Twentieth-Century Development

  • In the latter portion of the 19th century, the development patterns became visible in the SE. Its economy and demography accelerated, while NE became a problem, with slow growth and extreme poverty. SP passed RJ in population in 1960. The empire fell in 1889, and, under the republic, the states enjoyed power. MG and SP made the alliance of “coffee and milk”. With the coffee revenues, they invested in transportation infrastructure. Ouro Preto was the capital of the state, but with the relative inaccessibility, they replaced it with a “showpiece, modern capital”. “In 1900, its population totaled only some 12,000, but 20 years later it had more than quadrupled to reach 55,000, and by 1940 census it had become a city of over 200,000 people.” (pp. 74).
  • Getulio Vargas assumed power in 1930 with an ambitious program of industrial development to the country.
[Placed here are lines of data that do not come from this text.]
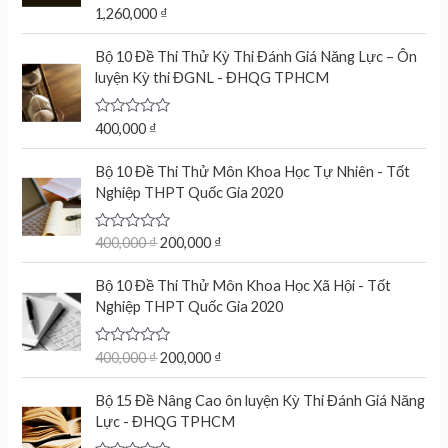
R
1,260,000
₫
a
t
e
Bộ 10 Đề Thi Thử Kỳ Thi Đánh Giá Năng Lực – Ôn
d
luyện Kỳ thi ĐGNL - ĐHQG TPHCM
0
o
u
t
R
400,000
₫
o
a
f
t
O
C
5
e
Bộ 10 Đề Thi Thử Môn Khoa Học Tự Nhiên - Tốt
r
u
d
Nghiệp THPT Quốc Gia 2020
0
i
r
o
g
r
u
t
R
400,000
₫
200,000
₫
i
e
o
a
n
n
f
t
O
C
5
e
Bộ 10 Đề Thi Thử Môn Khoa Học Xã Hội - Tốt
a
t
r
u
d
Nghiệp THPT Quốc Gia 2020
l
p
0
i
r
o
p
r
g
r
u
r
i
t
R
400,000
₫
200,000
₫
i
e
o
a
i
c
n
n
f
t
c
e
5
e
Bộ 15 Đề Nâng Cao ôn luyện Kỳ Thi Đánh Giá Năng
a
t
d
e
i
Lực - ĐHQG TPHCM
l
p
0
w
s
o
p
r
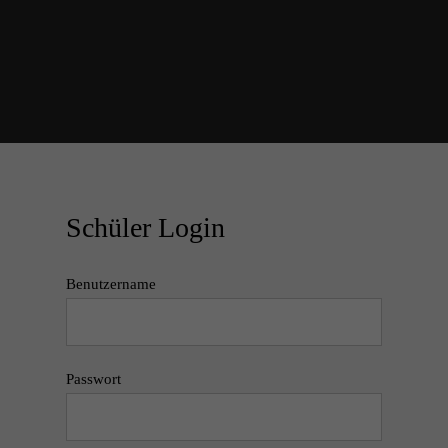
Schüler Login
Benutzername
Passwort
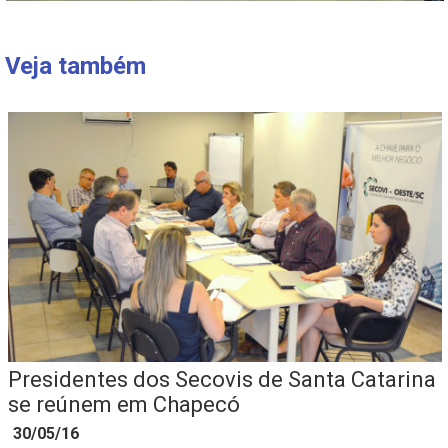
Veja também
Presidentes dos Secovis de Santa Catarina
se reúnem em Chapecó
30/05/16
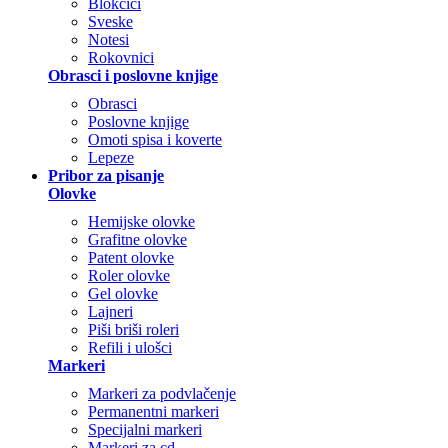
Blokčići
Sveske
Notesi
Rokovnici
Obrasci i poslovne knjige
Obrasci
Poslovne knjige
Omoti spisa i koverte
Lepeze
Pribor za pisanje
Olovke
Hemijske olovke
Grafitne olovke
Patent olovke
Roler olovke
Gel olovke
Lajneri
Piši briši roleri
Refili i ulošci
Markeri
Markeri za podvlačenje
Permanentni markeri
Specijalni markeri
Markeri za cd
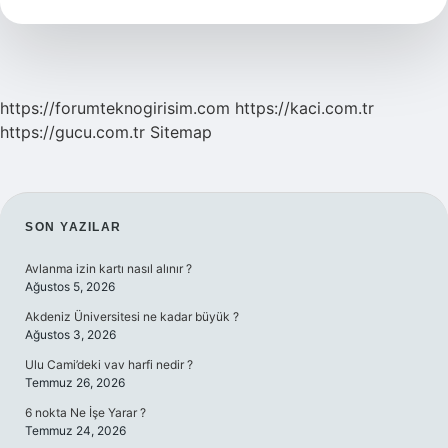
Demek
https://forumteknogirisim.com
https://kaci.com.tr
https://gucu.com.tr
Sitemap
SIDEBAR
SON YAZILAR
Avlanma izin kartı nasıl alınır ?
Ağustos 5, 2026
Akdeniz Üniversitesi ne kadar büyük ?
Ağustos 3, 2026
Ulu Cami’deki vav harfi nedir ?
Temmuz 26, 2026
6 nokta Ne İşe Yarar ?
Temmuz 24, 2026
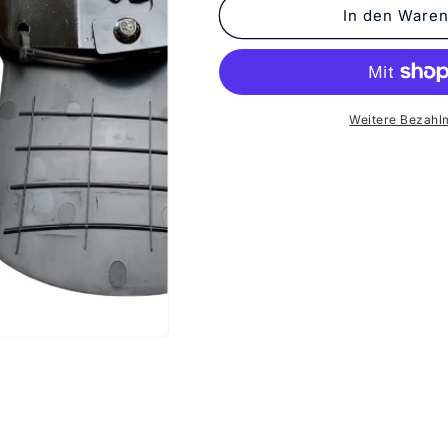
In den Waren
Weitere Bezahl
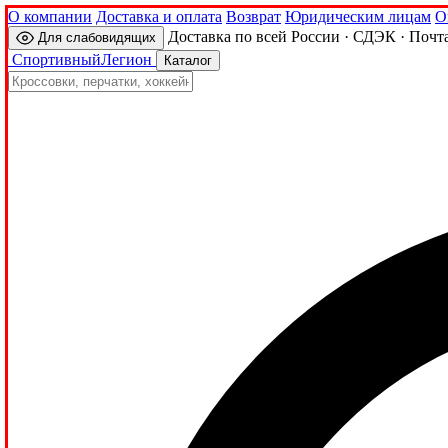
О компании
Доставка и оплата
Возврат
Юридическим лицам
О
Доставка по всей России · СДЭК · Почт
Для слабовидящих
Спортивный
Легион
Каталог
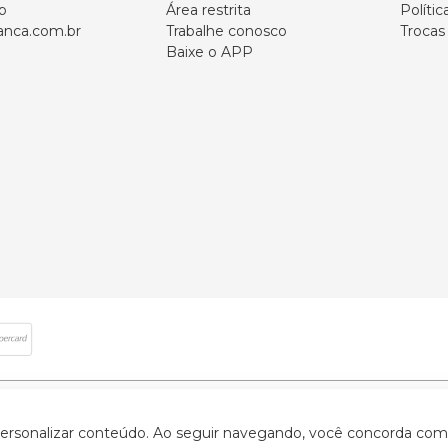
p
Área restrita
Polític
nca.com.br
Trabalhe conosco
Trocas
Baixe o APP
 direitos reservados | CNPJ: 59.907.634/0001-75 | Rua Santa Augusta, 409 - Vi
 personalizar conteúdo. Ao seguir navegando, você concorda com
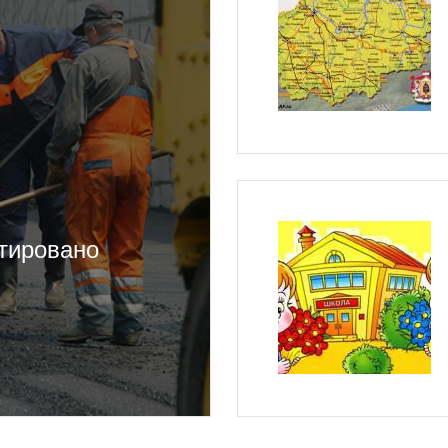
тировано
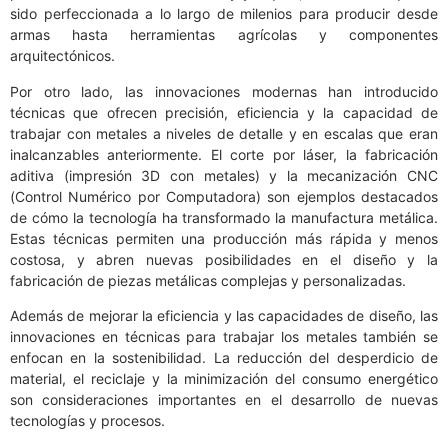
sido perfeccionada a lo largo de milenios para producir desde
armas hasta herramientas agrícolas y componentes
arquitectónicos.
Por otro lado, las innovaciones modernas han introducido
técnicas que ofrecen precisión, eficiencia y la capacidad de
trabajar con metales a niveles de detalle y en escalas que eran
inalcanzables anteriormente. El corte por láser, la fabricación
aditiva (impresión 3D con metales) y la mecanización CNC
(Control Numérico por Computadora) son ejemplos destacados
de cómo la tecnología ha transformado la manufactura metálica.
Estas técnicas permiten una producción más rápida y menos
costosa, y abren nuevas posibilidades en el diseño y la
fabricación de piezas metálicas complejas y personalizadas.
Además de mejorar la eficiencia y las capacidades de diseño, las
innovaciones en técnicas para trabajar los metales también se
enfocan en la sostenibilidad. La reducción del desperdicio de
material, el reciclaje y la minimización del consumo energético
son consideraciones importantes en el desarrollo de nuevas
tecnologías y procesos.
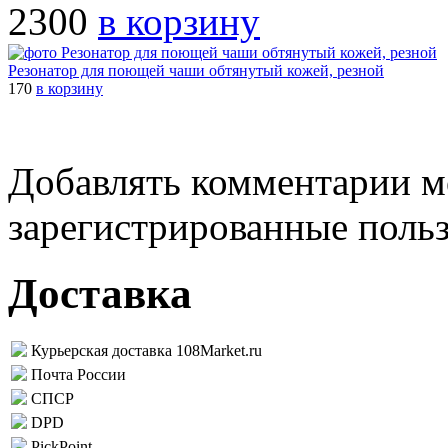
2300
в корзину
Резонатор для поющей чаши обтянутый кожей, резной
170
в корзину
Добавлять комментарии м
зарегистрированные поль
Доставка
Курьерская доставка 108Market.ru
Почта России
СПСР
DPD
PickPoint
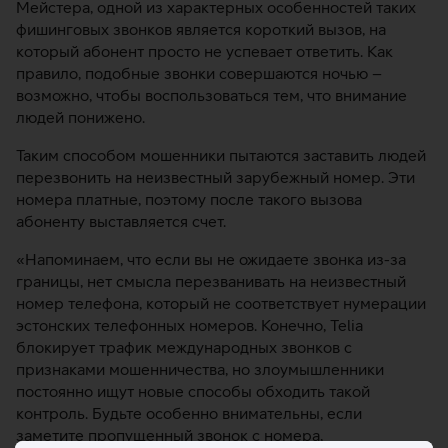
Мейстера, одной из характерных особенностей таких
фишинговых звонков является короткий вызов, на
который абонент просто не успевает ответить. Как
правило, подобные звонки совершаются ночью –
возможно, чтобы воспользоваться тем, что внимание
людей понижено.
Таким способом мошенники пытаются заставить людей
перезвонить на неизвестный зарубежный номер. Эти
номера платные, поэтому после такого вызова
абоненту выставляется счет.
«Напоминаем, что если вы не ожидаете звонка из-за
границы, нет смысла перезванивать на неизвестный
номер телефона, который не соответствует нумерации
эстонских телефонных номеров. Конечно, Telia
блокирует трафик международных звонков с
признаками мошенничества, но злоумышленники
постоянно ищут новые способы обходить такой
контроль. Будьте особенно внимательны, если
заметите пропущенный звонок с номера,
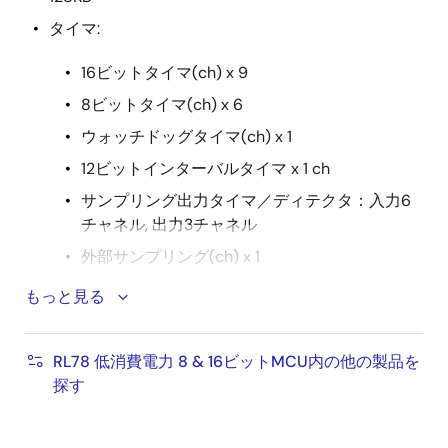
タイマ:
16ビットタイマ(ch) x 9
8ビットタイマ(ch) x 6
ウォッチドッグタイマ(ch) x 1
12ビットインターバルタイマ x 1 ch
サンプリング出力タイマ／ディテクタ：入力6
チャネル, 出力3チャネル
外部サンプリング(ch) x 1
PWM: PWM出力 x 7
もっと見る
アナログ機能:
RL78 低消費電力 8 & 16ビットMCU内の他の製品を
10ビットA/Dコンバータ(ch) x 3
探す
ΔΣA/Dコンバータ
8ビットD/Aコンバータ(ch) x 1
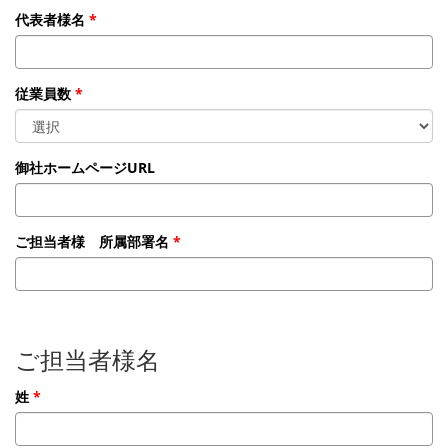
代表者様名
従業員数
御社ホームページURL
ご担当者様 所属部署名
ご担当者様名
姓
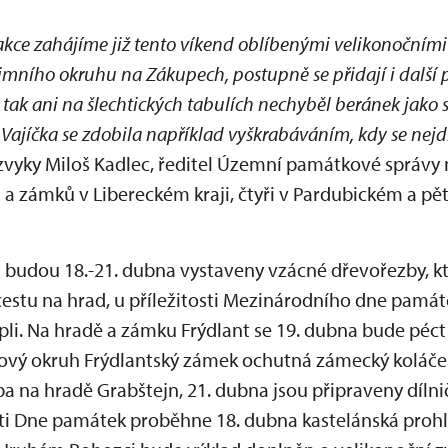
akce zahájíme již tento víkend oblíbenými velikonočními
mního okruhu na Zákupech, postupně se přidají i další 
tak ani na šlechtických tabulích nechyběl beránek jako s
 Vajíčka se zdobila například vyškrabáváním, kdy se nejd
e zvyky Miloš Kadlec, ředitel Územní památkové správy
a zámků v Libereckém kraji, čtyři v Pardubickém a pět
i budou 18.-21. dubna vystaveny vzácné dřevořezby, kt
cestu na hrad, u příležitosti Mezinárodního dne památ
pli. Na hradě a zámku Frýdlant se 19. dubna bude péct
kový okruh Frýdlantský zámek ochutná zámecký koláček
a na hradě Grabštejn, 21. dubna jsou připraveny dílni
osti Dne památek proběhne 18. dubna kastelánská proh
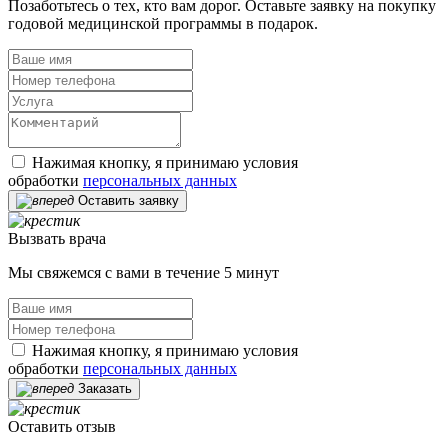
Позаботьтесь о тех, кто вам дорог. Оставьте заявку на покупку
годовой медицинской программы в подарок.
Нажимая кнопку, я принимаю условия
обработки
персональных данных
Оставить заявку
Вызвать врача
Мы свяжемся с вами в течение 5 минут
Нажимая кнопку, я принимаю условия
обработки
персональных данных
Заказать
Оставить отзыв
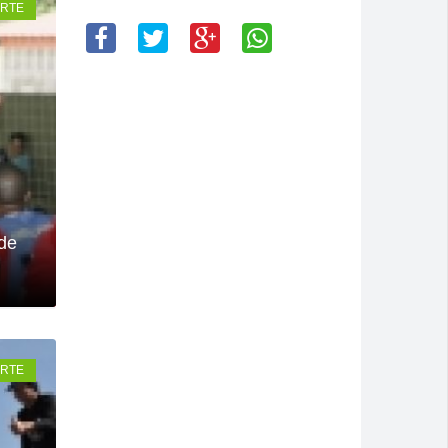
RTE
espostas
Montividiu
m 2026
 Rio Verde
de
RTE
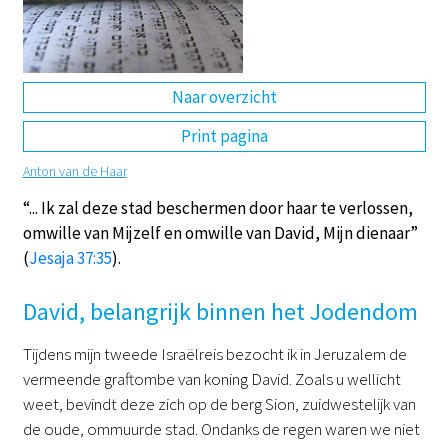
DE
EN
NL
RU
Naar overzicht
Print pagina
Anton van de Haar
“... Ik zal deze stad beschermen door haar te verlossen,
omwille van Mijzelf en omwille van David, Mijn dienaar”
(
Jesaja 37:35
).
David, belangrijk binnen het Jodendom
Tijdens mijn tweede Israëlreis bezocht ik in Jeruzalem de
vermeende graftombe van koning David. Zoals u wellicht
weet, bevindt deze zich op de berg Sion, zuidwestelijk van
de oude, ommuurde stad. Ondanks de regen waren we niet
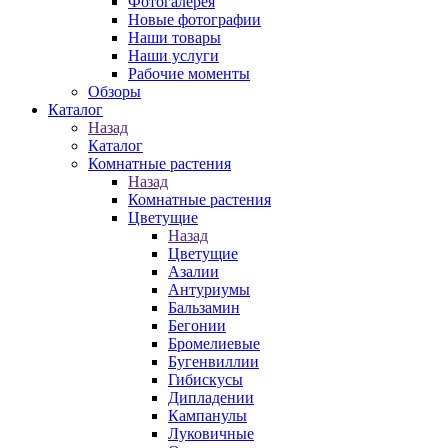
Фотогалерея
Новые фотографии
Наши товары
Наши услуги
Рабочие моменты
Обзоры
Каталог
Назад
Каталог
Комнатные растения
Назад
Комнатные растения
Цветущие
Назад
Цветущие
Азалии
Антуриумы
Бальзамин
Бегонии
Бромелиевые
Бугенвиллии
Гибискусы
Дипладении
Кампанулы
Луковичные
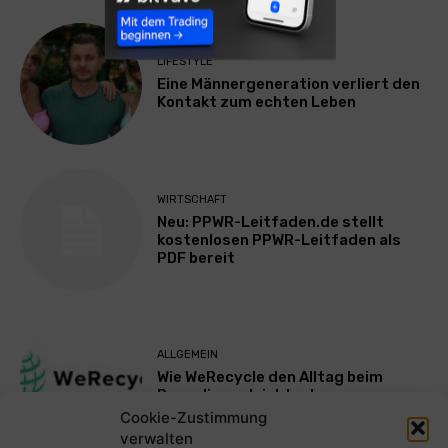
LIFESTYLE
Eine Männergeneration verliert den
Kontakt zum echten Leben
WIRTSCHAFT
Neu: PPWR-Leitfaden.de stellt
kostenlosen PPWR-Leitfaden als
PDF bereit
ALLGEMEIN
Wie WeRecycle den Alltag beim
Recycling erleichtert
Cookie-Zustimmung
verwalten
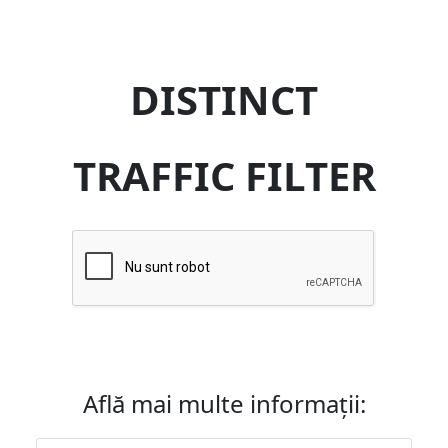
DISTINCT
TRAFFIC FILTER
Află mai multe informații:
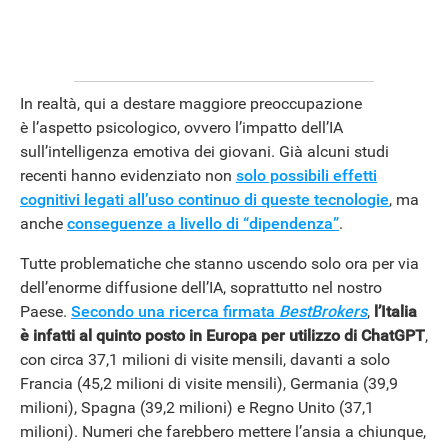
APPLE
In realtà, qui a destare maggiore preoccupazione
è l’aspetto psicologico, ovvero l’impatto dell’IA
sull’intelligenza emotiva dei giovani. Già alcuni studi
recenti hanno evidenziato non
solo possibili effetti
cognitivi legati all’uso continuo di queste tecnologie
, ma
anche
conseguenze a livello di “dipendenza”
.
Tutte problematiche che stanno uscendo solo ora per via
dell’enorme diffusione dell’IA, soprattutto nel nostro
Paese.
Secondo una ricerca firmata
BestBrokers
,
l’Italia
è infatti al quinto posto in Europa per utilizzo di ChatGPT
,
con circa 37,1 milioni di visite mensili, davanti a solo
Francia (45,2 milioni di visite mensili), Germania (39,9
milioni), Spagna (39,2 milioni) e Regno Unito (37,1
milioni). Numeri che farebbero mettere l’ansia a chiunque,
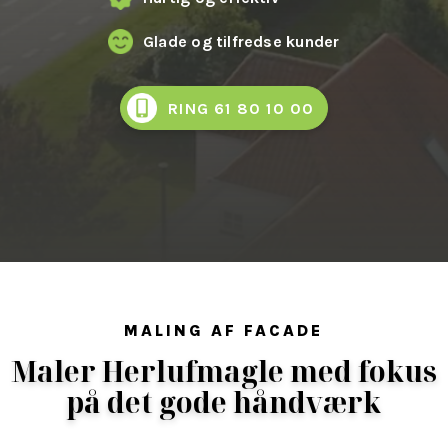
Glade og tilfredse kunder
RING 61 80 10 00
MALING AF FACADE
Maler Herlufmagle med fokus
på det gode håndværk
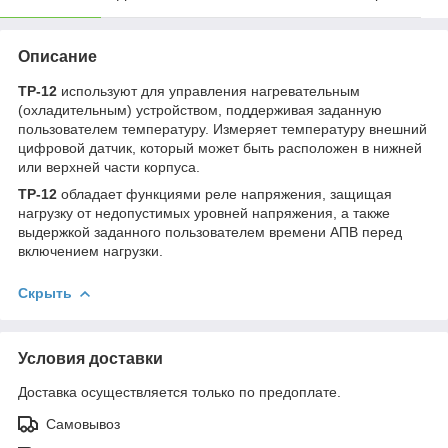
Описание
ТР-12
используют для управления нагревательным
(охладительным) устройством, поддерживая заданную
пользователем температуру. Измеряет температуру внешний
цифровой датчик, который может быть расположен в нижней
или верхней части корпуса.
ТР-12
обладает функциями реле напряжения, защищая
нагрузку от недопустимых уровней напряжения, а также
выдержкой заданного пользователем времени АПВ перед
включением нагрузки.
Скрыть
Условия доставки
Доставка осуществляется только по предоплате.
Самовывоз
However, SE and S reaped the benefits, exacerbating regional imbalances.
  • Juscelino Kubitschek, the following president that stressed development, moved to capital to Brasilia to “unite the whole nation”. There was an increase in population, a new system of roads was constructed linking the capital to the major cities, and there was a huge development in agricultural and industrial areas in center west.

Contemporary Patterns

  • “Brazil’s contemporary urban situation continues to reflect long-term features of the society – especially pronounced regional imbalances and extreme inequality – complicated by financial crisis and political chaos.” (pp. 75).
  • “The continued migration of poor people to Brazil’s cities […] in many respects represents simply a transfer of rural poverty to an urban setting, rather than offering hope to improved living conditions. In mostly all large Brazilian cities squatter settlements and extensive metropolitan zones of substandard housing with inadequate services are common.” (pp. 76).